Compromise was never his thing, as many others in the industry including Boeing and numerous airline colleagues can recollect. And it did not get better: When Al Baker hosted another IATA meeting in 2022, he stated in some of his speeches that many airlines let their customers down during the pandemic—not so Qatar Airways, of course. Many colleagues were outraged that he misused the stage he was given by the association in such a way. Some of his peers simply stood up and left. Emirates Airline President Tim Clark stopped talking with him some time ago.

Al Baker was often brutally honest about what he really thought.

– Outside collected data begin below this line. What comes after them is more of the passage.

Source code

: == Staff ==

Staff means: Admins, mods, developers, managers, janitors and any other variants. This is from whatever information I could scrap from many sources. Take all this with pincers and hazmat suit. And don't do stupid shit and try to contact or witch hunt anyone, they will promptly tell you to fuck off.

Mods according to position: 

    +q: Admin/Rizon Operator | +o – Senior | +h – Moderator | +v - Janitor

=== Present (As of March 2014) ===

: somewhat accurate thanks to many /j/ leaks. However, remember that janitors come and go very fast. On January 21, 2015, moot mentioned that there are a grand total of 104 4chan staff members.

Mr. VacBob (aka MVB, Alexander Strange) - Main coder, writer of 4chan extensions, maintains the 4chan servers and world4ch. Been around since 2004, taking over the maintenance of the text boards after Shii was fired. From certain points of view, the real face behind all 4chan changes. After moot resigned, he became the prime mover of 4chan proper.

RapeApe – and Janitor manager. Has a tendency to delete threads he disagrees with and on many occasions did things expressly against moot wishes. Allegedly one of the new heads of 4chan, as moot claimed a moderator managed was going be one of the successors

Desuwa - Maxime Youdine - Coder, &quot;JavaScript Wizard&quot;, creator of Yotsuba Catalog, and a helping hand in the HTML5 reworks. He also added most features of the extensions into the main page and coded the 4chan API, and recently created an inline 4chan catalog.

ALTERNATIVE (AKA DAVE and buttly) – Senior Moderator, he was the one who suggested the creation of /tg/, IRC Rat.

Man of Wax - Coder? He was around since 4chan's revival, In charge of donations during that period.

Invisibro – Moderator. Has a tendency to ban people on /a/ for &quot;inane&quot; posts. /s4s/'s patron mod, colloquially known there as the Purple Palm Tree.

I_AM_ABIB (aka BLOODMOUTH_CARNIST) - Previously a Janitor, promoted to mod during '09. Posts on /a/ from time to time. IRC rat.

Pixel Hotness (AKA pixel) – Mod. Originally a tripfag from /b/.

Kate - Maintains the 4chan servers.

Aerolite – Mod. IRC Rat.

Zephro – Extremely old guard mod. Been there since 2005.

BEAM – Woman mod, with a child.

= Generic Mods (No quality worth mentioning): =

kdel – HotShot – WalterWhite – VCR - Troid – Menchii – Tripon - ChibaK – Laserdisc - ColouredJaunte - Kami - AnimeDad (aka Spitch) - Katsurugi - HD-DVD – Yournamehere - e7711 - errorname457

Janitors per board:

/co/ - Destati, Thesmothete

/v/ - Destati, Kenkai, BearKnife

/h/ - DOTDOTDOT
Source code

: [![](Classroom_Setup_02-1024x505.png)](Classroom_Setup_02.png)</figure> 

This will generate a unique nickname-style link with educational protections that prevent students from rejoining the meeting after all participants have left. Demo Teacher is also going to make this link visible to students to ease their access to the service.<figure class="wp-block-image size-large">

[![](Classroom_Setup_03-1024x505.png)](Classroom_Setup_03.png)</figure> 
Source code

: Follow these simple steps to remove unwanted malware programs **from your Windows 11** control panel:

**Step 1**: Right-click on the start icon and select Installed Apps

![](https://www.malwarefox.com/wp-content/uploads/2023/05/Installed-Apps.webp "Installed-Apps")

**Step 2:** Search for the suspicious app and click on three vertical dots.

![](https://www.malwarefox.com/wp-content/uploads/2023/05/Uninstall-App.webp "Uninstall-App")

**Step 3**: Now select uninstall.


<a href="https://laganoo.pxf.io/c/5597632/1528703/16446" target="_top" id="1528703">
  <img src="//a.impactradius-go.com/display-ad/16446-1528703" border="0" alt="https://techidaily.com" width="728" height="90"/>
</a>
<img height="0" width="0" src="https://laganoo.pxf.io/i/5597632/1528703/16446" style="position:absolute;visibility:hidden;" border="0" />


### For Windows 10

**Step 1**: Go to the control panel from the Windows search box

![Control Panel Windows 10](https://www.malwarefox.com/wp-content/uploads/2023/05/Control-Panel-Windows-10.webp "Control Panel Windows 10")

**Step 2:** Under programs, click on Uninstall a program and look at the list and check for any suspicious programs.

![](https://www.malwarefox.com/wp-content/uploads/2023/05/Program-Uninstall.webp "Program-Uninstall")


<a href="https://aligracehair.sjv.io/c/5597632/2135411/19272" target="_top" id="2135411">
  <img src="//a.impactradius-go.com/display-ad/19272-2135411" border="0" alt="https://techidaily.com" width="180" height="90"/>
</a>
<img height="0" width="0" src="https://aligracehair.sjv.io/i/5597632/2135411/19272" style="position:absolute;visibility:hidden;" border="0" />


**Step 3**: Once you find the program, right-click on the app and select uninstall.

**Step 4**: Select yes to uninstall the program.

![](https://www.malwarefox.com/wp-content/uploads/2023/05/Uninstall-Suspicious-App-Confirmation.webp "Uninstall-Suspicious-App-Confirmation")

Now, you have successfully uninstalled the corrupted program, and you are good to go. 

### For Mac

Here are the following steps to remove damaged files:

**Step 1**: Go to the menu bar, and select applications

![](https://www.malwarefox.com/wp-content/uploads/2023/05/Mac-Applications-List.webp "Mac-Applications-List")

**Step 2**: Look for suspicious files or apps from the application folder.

When asked at an IATA event whether a woman could do his job, he said no. A woman could not do his job, he said, because his job was so difficult. That did not go down well, to put it mildly.

As much as people were offended and afraid, many also admired his achievements.

Following the departure of such a powerful figure, Qatar Airways will have to reinvent itself. A new corporate governance has to be established—along with a management team that is actually empowered, with Al Meer at the top. His experience as an airport manager will help, but the key will be the transformation of the airline into a more normal company.

What is unlikely to change is Qatar Airways' positioning as a major player in the industry—this mandate given by its government has not wavered.